## Activity:
Copy out the text of all the items below, putting "Lector" wherever "Ladril" appears and keeping everything else the same. Leave out the pictures.

## Records:
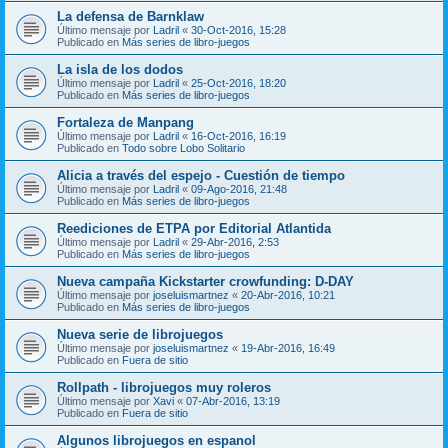
La defensa de Barnklaw
Último mensaje por
Ladril
«
30-Oct-2016, 15:28
Publicado en
Más series de libro-juegos
La isla de los dodos
Último mensaje por
Ladril
«
25-Oct-2016, 18:20
Publicado en
Más series de libro-juegos
Fortaleza de Manpang
Último mensaje por
Ladril
«
16-Oct-2016, 16:19
Publicado en
Todo sobre Lobo Solitario
Alicia a través del espejo - Cuestión de tiempo
Último mensaje por
Ladril
«
09-Ago-2016, 21:48
Publicado en
Más series de libro-juegos
Reediciones de ETPA por Editorial Atlantida
Último mensaje por
Ladril
«
29-Abr-2016, 2:53
Publicado en
Más series de libro-juegos
Nueva campaña Kickstarter crowfunding: D-DAY
Último mensaje por
joseluismartnez
«
20-Abr-2016, 10:21
Publicado en
Más series de libro-juegos
Nueva serie de librojuegos
Último mensaje por
joseluismartnez
«
19-Abr-2016, 16:49
Publicado en
Fuera de sitio
Rollpath - librojuegos muy roleros
Último mensaje por
Xavi
«
07-Abr-2016, 13:19
Publicado en
Fuera de sitio
Algunos librojuegos en espanol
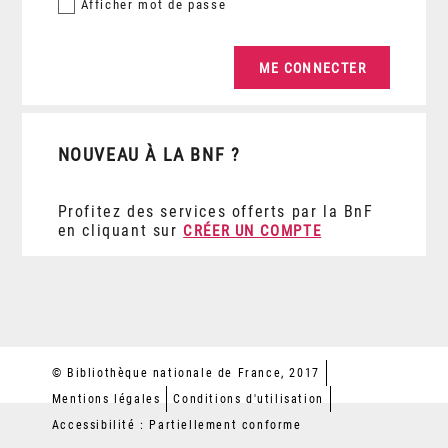
Afficher
mot de passe
NOUVEAU À LA BNF ?
Profitez des services offerts par la BnF
en cliquant sur
CRÉER UN COMPTE
© Bibliothèque nationale de France, 2017
Mentions légales
Conditions d'utilisation
Accessibilité : Partiellement conforme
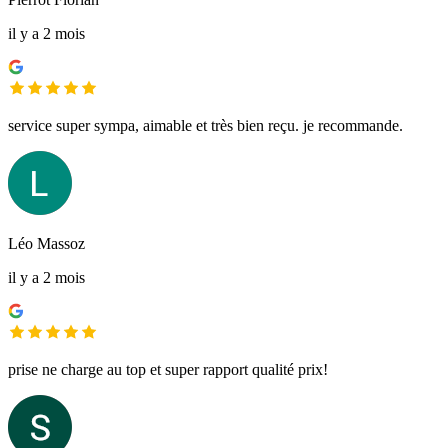
il y a 2 mois
service super sympa, aimable et très bien reçu. je recommande.
Léo Massoz
il y a 2 mois
prise ne charge au top et super rapport qualité prix!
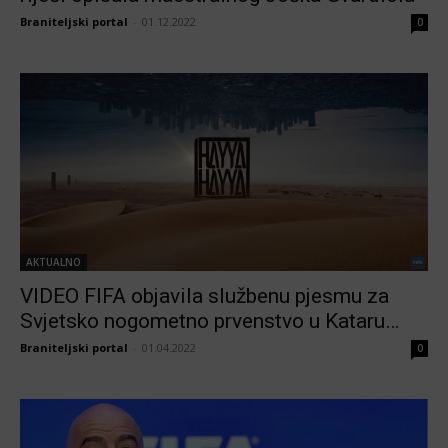
Braniteljski portal
-
01.12.2022
0
AKTUALNO
VIDEO FIFA objavila službenu pjesmu za
Svjetsko nogometno prvenstvo u Kataru…
Braniteljski portal
-
01.04.2022
0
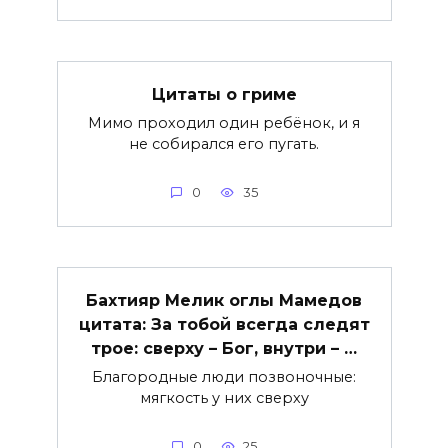
Цитаты о гриме
Мимо проходил один ребёнок, и я
не собирался его пугать.
0
35
Бахтияр Мелик оглы Мамедов
цитата: За тобой всегда следят
трое: сверху – Бог, внутри – …
Благородные люди позвоночные:
мягкость у них сверху
0
25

## Answer below:
La defensa de Barnklaw
Último mensaje por
Lector
«
30-Oct-2016, 15:28
Publicado en
Más series de libro-juegos
La isla de los dodos
Último mensaje por
Lector
«
25-Oct-2016, 18:20
Publicado en
Más series de libro-juegos
Fortaleza de Manpang
Último mensaje por
Lector
«
16-Oct-2016, 16:19
Publicado en
Todo sobre Lobo Solitario
Alicia a través del espejo - Cuestión de tiempo
Último mensaje por
Lector
«
09-Ago-2016, 21:48
Publicado en
Más series de libro-juegos
Reediciones de ETPA por Editorial Atlantida
Último mensaje por
Lector
«
29-Abr-2016, 2:53
Publicado en
Más series de libro-juegos
Nueva campaña Kickstarter crowfunding: D-DAY
Último mensaje por
joseluismartnez
«
20-Abr-2016, 10:21
Publicado en
Más series de libro-juegos
Nueva serie de librojuegos
Último mensaje por
joseluismartnez
«
19-Abr-2016, 16:49
Publicado en
Fuera de sitio
Rollpath - librojuegos muy roleros
Último mensaje por
Xavi
«
07-Abr-2016, 13:19
Publicado en
Fuera de sitio
Algunos librojuegos en espanol
Afficher
mot de passe
NOUVEAU À LA BNF ?
Profitez des services offerts par la BnF
en cliquant sur
CRÉER UN COMPTE
© Bibliothèque nationale de France, 2017
Mentions légales
Conditions d'utilisation
Accessibilité : Partiellement conforme
il y a 2 mois
service super sympa, aimable et très bien reçu. je recommande.
Léo Massoz
il y a 2 mois
prise ne charge au top et super rapport qualité prix!
Braniteljski portal
-
01.12.2022
0
AKTUALNO
VIDEO FIFA objavila službenu pjesmu za
Svjetsko nogometno prvenstvo u Kataru…
Braniteljski portal
-
01.04.2022
0
Цитаты о гриме
Мимо проходил один ребёнок, и я
не собирался его пугать.
0
35
Бахтияр Мелик оглы Мамедов
цитата: За тобой всегда следят
трое: сверху – Бог, внутри – …
Благородные люди позвоночные:
мягкость у них сверху
0
25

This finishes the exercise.